--- START ---

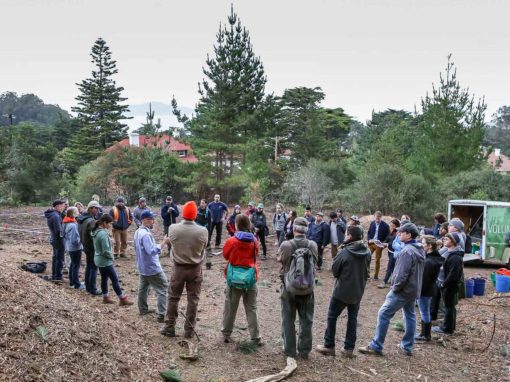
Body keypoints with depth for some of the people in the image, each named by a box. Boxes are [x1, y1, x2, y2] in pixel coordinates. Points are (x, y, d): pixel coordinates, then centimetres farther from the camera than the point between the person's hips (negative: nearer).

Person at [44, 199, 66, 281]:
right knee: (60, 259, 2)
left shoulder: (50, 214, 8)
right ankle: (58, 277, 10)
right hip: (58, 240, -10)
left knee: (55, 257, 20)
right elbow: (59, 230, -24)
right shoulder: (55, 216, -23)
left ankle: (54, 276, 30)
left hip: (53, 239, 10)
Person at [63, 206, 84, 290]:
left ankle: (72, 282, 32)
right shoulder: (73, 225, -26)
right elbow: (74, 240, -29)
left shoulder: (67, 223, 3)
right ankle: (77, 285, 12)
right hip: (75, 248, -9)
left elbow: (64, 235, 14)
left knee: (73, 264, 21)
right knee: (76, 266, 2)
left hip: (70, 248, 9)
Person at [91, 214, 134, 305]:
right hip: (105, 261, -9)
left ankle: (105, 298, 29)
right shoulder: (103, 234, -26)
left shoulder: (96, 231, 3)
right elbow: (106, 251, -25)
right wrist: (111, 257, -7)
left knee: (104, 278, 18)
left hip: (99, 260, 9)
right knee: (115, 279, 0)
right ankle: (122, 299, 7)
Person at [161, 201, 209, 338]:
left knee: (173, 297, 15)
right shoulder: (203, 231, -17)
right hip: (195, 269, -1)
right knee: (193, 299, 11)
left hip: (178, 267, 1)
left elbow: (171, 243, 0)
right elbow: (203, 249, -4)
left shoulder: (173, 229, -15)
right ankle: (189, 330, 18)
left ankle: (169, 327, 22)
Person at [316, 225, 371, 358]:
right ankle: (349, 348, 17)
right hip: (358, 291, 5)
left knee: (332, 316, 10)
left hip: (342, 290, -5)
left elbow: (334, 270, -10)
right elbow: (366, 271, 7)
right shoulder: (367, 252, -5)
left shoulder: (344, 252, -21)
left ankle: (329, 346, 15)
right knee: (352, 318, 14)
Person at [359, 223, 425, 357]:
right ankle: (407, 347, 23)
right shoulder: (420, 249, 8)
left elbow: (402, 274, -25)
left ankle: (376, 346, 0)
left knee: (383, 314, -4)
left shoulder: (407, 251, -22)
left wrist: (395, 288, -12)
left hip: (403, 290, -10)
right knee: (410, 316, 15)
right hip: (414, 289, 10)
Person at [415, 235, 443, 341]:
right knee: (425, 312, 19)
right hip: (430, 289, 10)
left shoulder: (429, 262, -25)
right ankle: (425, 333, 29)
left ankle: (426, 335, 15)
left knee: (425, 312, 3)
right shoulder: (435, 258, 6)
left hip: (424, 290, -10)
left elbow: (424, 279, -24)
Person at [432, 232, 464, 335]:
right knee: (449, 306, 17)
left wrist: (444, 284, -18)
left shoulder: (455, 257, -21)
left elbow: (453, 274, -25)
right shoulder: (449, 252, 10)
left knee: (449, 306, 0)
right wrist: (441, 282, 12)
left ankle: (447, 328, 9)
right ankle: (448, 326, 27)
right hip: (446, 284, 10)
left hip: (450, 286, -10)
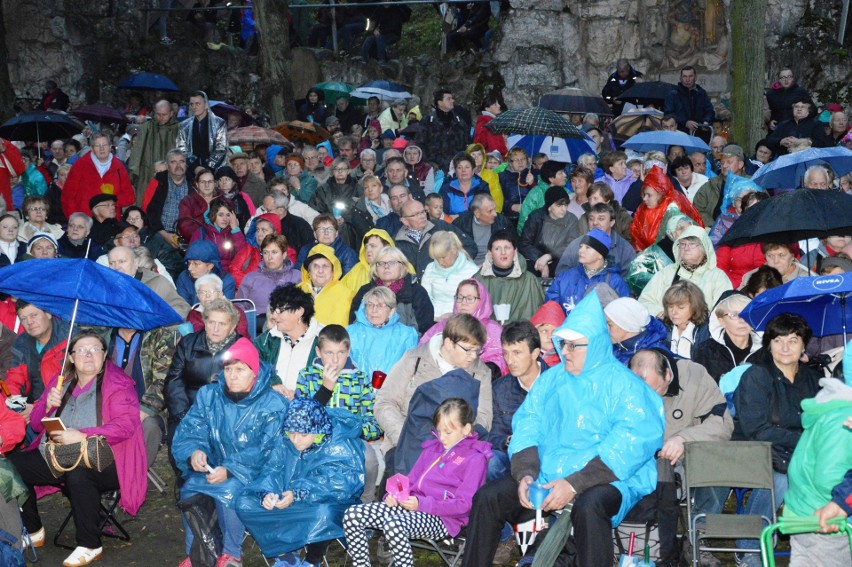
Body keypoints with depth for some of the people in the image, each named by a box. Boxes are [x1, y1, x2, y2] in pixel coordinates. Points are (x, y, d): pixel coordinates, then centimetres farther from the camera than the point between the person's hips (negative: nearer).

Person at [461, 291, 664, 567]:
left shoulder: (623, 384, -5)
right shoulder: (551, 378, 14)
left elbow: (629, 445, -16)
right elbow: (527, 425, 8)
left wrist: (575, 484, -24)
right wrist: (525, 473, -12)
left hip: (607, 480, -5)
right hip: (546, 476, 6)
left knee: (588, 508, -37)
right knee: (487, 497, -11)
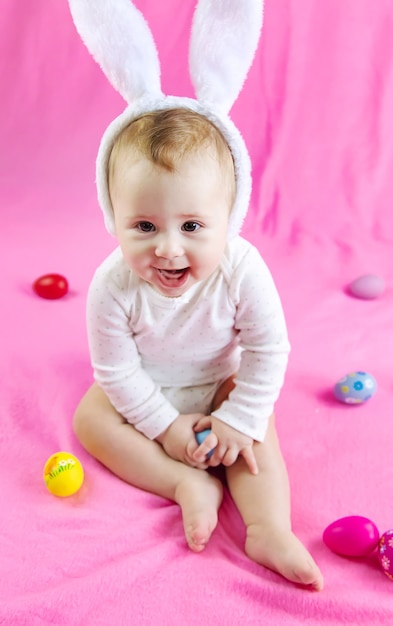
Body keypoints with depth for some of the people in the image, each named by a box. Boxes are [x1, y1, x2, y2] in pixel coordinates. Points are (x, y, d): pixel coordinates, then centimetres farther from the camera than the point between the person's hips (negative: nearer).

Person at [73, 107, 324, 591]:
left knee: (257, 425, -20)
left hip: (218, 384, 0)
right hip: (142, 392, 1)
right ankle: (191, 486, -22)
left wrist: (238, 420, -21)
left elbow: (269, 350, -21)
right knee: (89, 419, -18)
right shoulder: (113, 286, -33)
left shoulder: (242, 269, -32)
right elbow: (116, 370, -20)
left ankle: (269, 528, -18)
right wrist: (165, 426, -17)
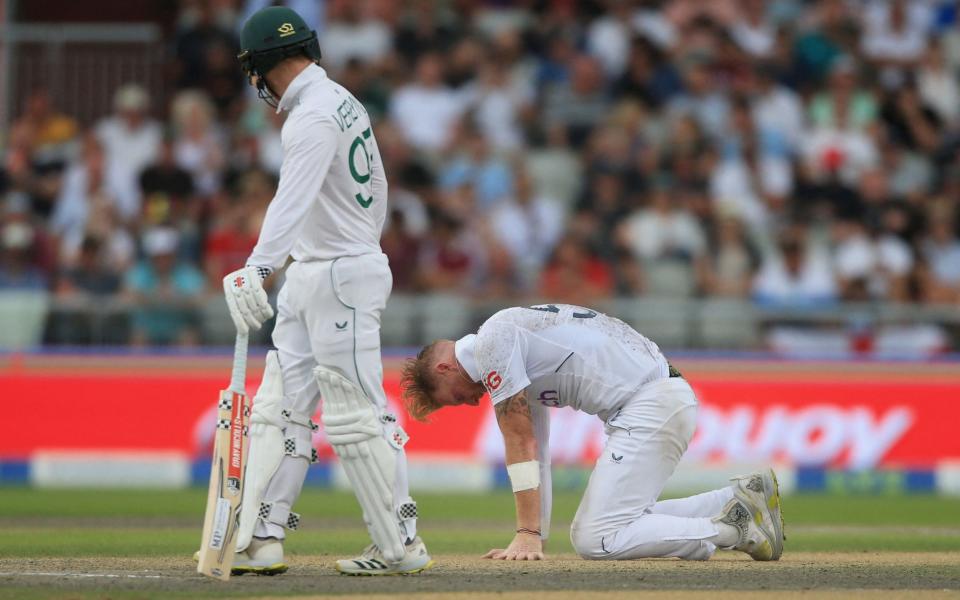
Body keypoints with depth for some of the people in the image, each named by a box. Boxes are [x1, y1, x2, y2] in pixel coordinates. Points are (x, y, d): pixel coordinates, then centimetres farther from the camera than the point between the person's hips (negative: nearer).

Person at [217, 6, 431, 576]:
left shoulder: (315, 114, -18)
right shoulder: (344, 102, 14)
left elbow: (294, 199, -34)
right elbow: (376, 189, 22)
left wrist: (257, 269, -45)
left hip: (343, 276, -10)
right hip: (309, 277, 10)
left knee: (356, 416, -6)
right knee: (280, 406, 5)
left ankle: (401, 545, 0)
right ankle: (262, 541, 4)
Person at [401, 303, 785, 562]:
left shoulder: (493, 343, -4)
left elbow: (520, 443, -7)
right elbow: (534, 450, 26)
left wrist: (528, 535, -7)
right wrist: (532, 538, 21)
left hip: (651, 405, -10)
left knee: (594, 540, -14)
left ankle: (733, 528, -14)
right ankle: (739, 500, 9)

--- END ---

Task statement:
Each line of the data must be restated exactly, and the pictures must be left out.

Output of the task:
Body keypoints with depth for some of the people in the image, each named by a box. Boxes are [x1, y1, x2, y2] in pixel coordinates. Points are (x, y, d): pixel coordinates, then centimetres farther from the camera than the point between the person's hips (negative: nearer).

Person at [44, 199, 66, 281]:
right knee: (60, 259, 2)
left shoulder: (50, 214, 8)
right ankle: (58, 277, 10)
right hip: (58, 240, -10)
left knee: (55, 257, 20)
right elbow: (59, 230, -24)
right shoulder: (55, 216, -23)
left ankle: (54, 276, 30)
left hip: (53, 239, 10)
Person at [63, 206, 84, 290]:
left ankle: (72, 282, 32)
right shoulder: (73, 225, -26)
right elbow: (74, 240, -29)
left shoulder: (67, 223, 3)
right ankle: (77, 285, 12)
right hip: (75, 248, -9)
left elbow: (64, 235, 14)
left knee: (73, 264, 21)
right knee: (76, 266, 2)
left hip: (70, 248, 9)
Person at [91, 214, 134, 305]:
right hip: (105, 261, -9)
left ankle: (105, 298, 29)
right shoulder: (103, 234, -26)
left shoulder: (96, 231, 3)
right elbow: (106, 251, -25)
right wrist: (111, 257, -7)
left knee: (104, 278, 18)
left hip: (99, 260, 9)
right knee: (115, 279, 0)
right ankle: (122, 299, 7)
Person at [161, 201, 209, 338]:
left knee: (173, 297, 15)
right shoulder: (203, 231, -17)
right hip: (195, 269, -1)
right knee: (193, 299, 11)
left hip: (178, 267, 1)
left elbow: (171, 243, 0)
right elbow: (203, 249, -4)
left shoulder: (173, 229, -15)
right ankle: (189, 330, 18)
left ankle: (169, 327, 22)
Person at [316, 225, 371, 358]:
right ankle: (349, 348, 17)
right hip: (358, 291, 5)
left knee: (332, 316, 10)
left hip: (342, 290, -5)
left elbow: (334, 270, -10)
right elbow: (366, 271, 7)
right shoulder: (367, 252, -5)
left shoulder: (344, 252, -21)
left ankle: (329, 346, 15)
right knee: (352, 318, 14)
Person at [359, 223, 425, 357]:
right ankle: (407, 347, 23)
right shoulder: (420, 249, 8)
left elbow: (402, 274, -25)
left ankle: (376, 346, 0)
left knee: (383, 314, -4)
left shoulder: (407, 251, -22)
left wrist: (395, 288, -12)
left hip: (403, 290, -10)
right knee: (410, 316, 15)
right hip: (414, 289, 10)
Person at [415, 235, 443, 341]:
right knee: (425, 312, 19)
right hip: (430, 289, 10)
left shoulder: (429, 262, -25)
right ankle: (425, 333, 29)
left ankle: (426, 335, 15)
left knee: (425, 312, 3)
right shoulder: (435, 258, 6)
left hip: (424, 290, -10)
left elbow: (424, 279, -24)
Person at [432, 232, 464, 335]:
right knee: (449, 306, 17)
left wrist: (444, 284, -18)
left shoulder: (455, 257, -21)
left elbow: (453, 274, -25)
right shoulder: (449, 252, 10)
left knee: (449, 306, 0)
right wrist: (441, 282, 12)
left ankle: (447, 328, 9)
right ankle: (448, 326, 27)
right hip: (446, 284, 10)
left hip: (450, 286, -10)
Body keypoints with depth for some of the people in the image, each named by a box. Boxes are [x1, y1, x2, y2] in pixel coordinates. Points are (x, y, d): pixel coordinates, then centimetres farther from the camera than the point between the person's hips (negative: nearer).

Person at [461, 291, 664, 567]:
left shoulder: (623, 384, -5)
right shoulder: (551, 378, 14)
left elbow: (629, 445, -16)
right elbow: (527, 425, 8)
left wrist: (575, 484, -24)
right wrist: (525, 473, -12)
left hip: (607, 480, -5)
right hip: (546, 476, 6)
left knee: (588, 508, -37)
right knee: (487, 497, -11)
Body keypoints with depth for some of the people in the image, each named by a box. Boxes are [x1, y1, x2, y2] in pixel coordinates. Points are (x, y, d): pixel coordinates, then centimetres farther from the camera than the point between the person's hips (negative: nearer).

Person at [73, 107, 324, 591]:
left knee: (257, 425, -20)
left hip: (218, 384, 0)
right hip: (142, 392, 1)
right ankle: (191, 486, -22)
left wrist: (238, 420, -21)
left elbow: (269, 350, -21)
right knee: (89, 419, -18)
right shoulder: (113, 286, -33)
left shoulder: (242, 269, -32)
right elbow: (116, 370, -20)
left ankle: (269, 528, -18)
right wrist: (165, 426, -17)
Body keypoints with depth for some of the people in the image, each named by a box. Boxes are [x1, y1, x2, y2] in pixel coordinates. Points are (x, y, d): pixel coordinates, then centimetres farther from the camera than the point between the person's hips (negative: nearer).

Person at [217, 6, 431, 576]:
left shoulder: (315, 114, -18)
right shoulder: (344, 102, 14)
left elbow: (294, 199, -34)
right elbow: (376, 189, 22)
left wrist: (257, 269, -45)
left hip: (343, 276, -10)
right hip: (309, 277, 10)
left knee: (356, 416, -6)
right knee: (280, 406, 5)
left ankle: (401, 545, 0)
right ankle: (262, 541, 4)
Person at [401, 303, 785, 562]:
left shoulder: (493, 343, -4)
left elbow: (520, 443, -7)
right elbow: (534, 450, 26)
left wrist: (528, 535, -7)
right wrist: (532, 538, 21)
left hip: (651, 405, -10)
left knee: (594, 540, -14)
left ankle: (733, 528, -14)
right ankle: (739, 500, 9)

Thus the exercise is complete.